How do I put the wildcards so that they are interpreted by the ls, but not by perl? What is going wrong here?
I will assume that you are using the Net::FTP package. Then this part of the docs is interesting:
ls ( [ DIR ] )
Get a directory listing of DIR, or the current directory.
In an array context, returns a list of lines returned from the server. In a scalar context, returns a reference to a list.
This means that if you call this method with no arguments, you get a list of all files from the current directory, else from the directory specified.
There is no word about any patterns, which is not suprising: FTP is just a protocol to transfer files, and this module only a wrapper around that protocoll.

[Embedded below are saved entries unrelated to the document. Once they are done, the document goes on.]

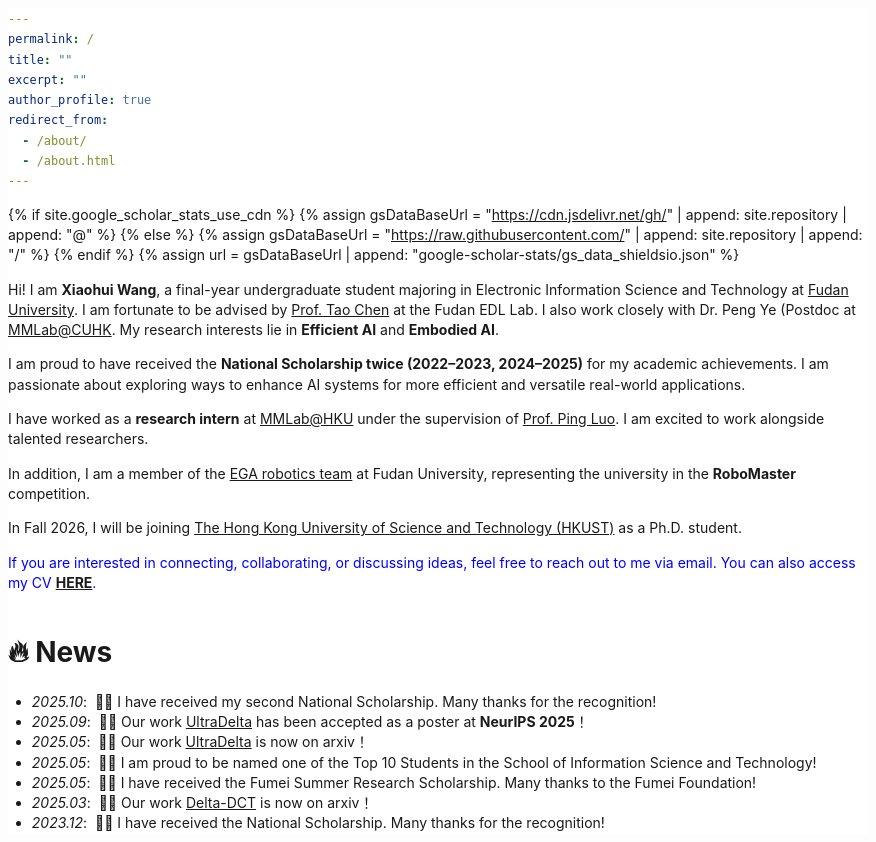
 ```yaml
---
permalink: /
title: ""
excerpt: ""
author_profile: true
redirect_from:
  - /about/
  - /about.html
---
```


{% if site.google_scholar_stats_use_cdn %}
{% assign gsDataBaseUrl = "https://cdn.jsdelivr.net/gh/" | append: site.repository | append: "@" %}
{% else %}
{% assign gsDataBaseUrl = "https://raw.githubusercontent.com/" | append: site.repository | append: "/" %}
{% endif %}
{% assign url = gsDataBaseUrl | append: "google-scholar-stats/gs_data_shieldsio.json" %}

<span class='anchor' id='about-me'></span>

Hi! I am **Xiaohui Wang**, a final-year undergraduate student majoring in Electronic Information Science and Technology at [Fudan University](https://www.fudan.edu.cn). I am fortunate to be advised by [Prof. Tao Chen](https://eetchen.github.io/) at the Fudan EDL Lab. I also work closely with Dr. Peng Ye (Postdoc at [MMLab@CUHK](https://mmlab.ie.cuhk.edu.hk). My research interests lie in **Efficient AI** and **Embodied AI**.

I am proud to have received the **National Scholarship twice (2022–2023, 2024–2025)** for my academic achievements. I am passionate about exploring ways to enhance AI systems for more efficient and versatile real-world applications.

I have worked as a **research intern** at [MMLab@HKU](https://mmlab.hk) under the supervision of [Prof. Ping Luo](http://luoping.me/). I am excited to work alongside talented researchers.

In addition, I am a member of the [EGA robotics team](https://drive.google.com/file/d/18Pnz-0MFsJgAAWyQN3Yqpy9VvCE-_q71/view?usp=drive_link) at Fudan University, representing the university in the **RoboMaster** competition.

In Fall 2026, I will be joining [The Hong Kong University of Science and Technology (HKUST)](https://hkust.edu.hk/) as a Ph.D. student.

<span style="color:blue;">If you are interested in connecting, collaborating, or discussing ideas, feel free to reach out to me via email. You can also access my CV [**HERE**](https://drive.google.com/file/d/187rZdZZIrTxQpYSrKbO4YIWrrETO6eEs/view?usp=drive_link).</span>

# 🔥 News
- *2025.10*: &nbsp;🎉🎉 I have received my second National Scholarship. Many thanks for the recognition!
- *2025.09*: &nbsp;🎉🎉 Our work [UltraDelta](https://arxiv.org/pdf/2505.13563) has been accepted as a poster at **NeurIPS 2025**！
- *2025.05*: &nbsp;🎉🎉 Our work [UltraDelta](https://arxiv.org/pdf/2505.13563) is now on arxiv！
- *2025.05*: &nbsp;🎉🎉 I am proud to be named one of the Top 10 Students in the School of Information Science and Technology!
- *2025.05*: &nbsp;🎉🎉 I have received the Fumei Summer Research Scholarship. Many thanks to the Fumei Foundation!
- *2025.03*: &nbsp;🎉🎉 Our work [Delta-DCT](https://arxiv.org/pdf/2503.06676) is now on arxiv！
- *2023.12*: &nbsp;🎉🎉 I have received the National Scholarship. Many thanks for the recognition!
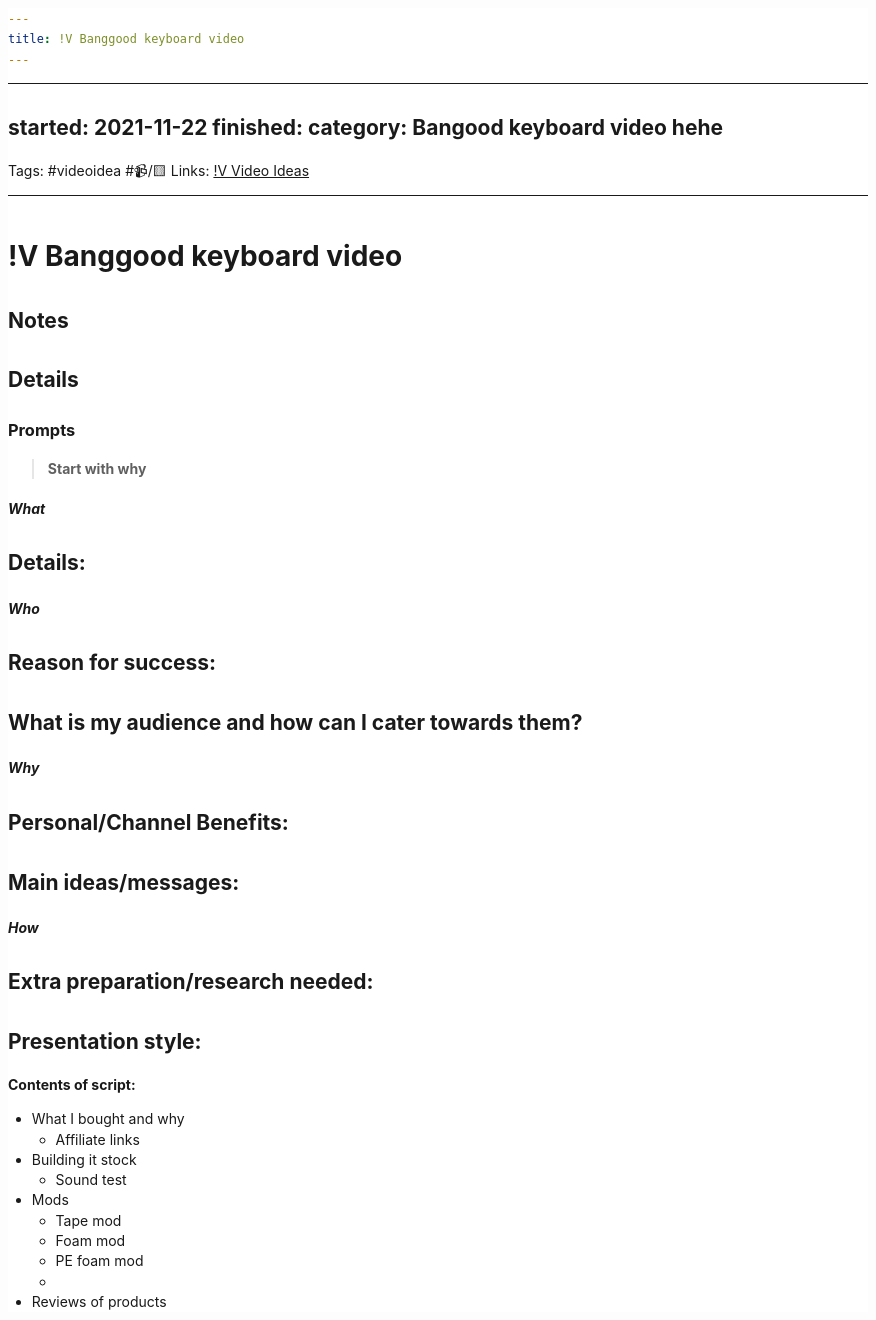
 ```yaml
---
title: !V Banggood keyboard video
---
```


---
started: 2021-11-22 
finished:
category: Bangood keyboard video hehe
---
Tags: #videoidea #📹/🟨 
Links: [!V Video Ideas](!V%20Video%20Ideas)
___
# !V Banggood keyboard video
## Notes
## Details
### Prompts
> **Start with why**
##### What
**Details:**
- 
##### Who
**Reason for success:**
- 

**What is my audience and how can I cater towards them?**
- 
##### Why
**Personal/Channel Benefits:**
- 

**Main ideas/messages:**
- 

##### How
**Extra preparation/research needed:**
- 

**Presentation style:**
- 

**Contents of script:**
- What I bought and why
	- Affiliate links
- Building it stock
	- Sound test
- Mods
	- Tape mod
	- Foam mod
	- PE foam mod
	- 
- Reviews of products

You can do the filtering easily with grep:
my #interesting = grep /pattern/, $ftp->ls();
To select all files that contain the character sequence myname, use grep /myname/, LIST.
To select all files that contain the character sequence .myname., use grep /\.myname\./, LIST.
To select all files that end with the character sequence .txt, use grep /\.txt$/, LIST.
The LIST is either the $ftp->ls or another grep, so you can easily chain multiple filtering steps.
Of course, Perl Regexes are more powerful than that, and we could do all the filtering in a single /\.myname\.[^.]+\.txt$/ or something, depending on your exact requirements. If you are desperate for a globbing syntax, there are tools available to convert glob patterns to regex objects, like Text::Glob, or even to do direct glob matching:
use Text::Glob qw(match_glob);
my #interesting = match_glob ".*.myname.*.txt", $ftp->ls;
However, that is inelegant, to say the least, as regexes are far more powerful and absolutely worth learning.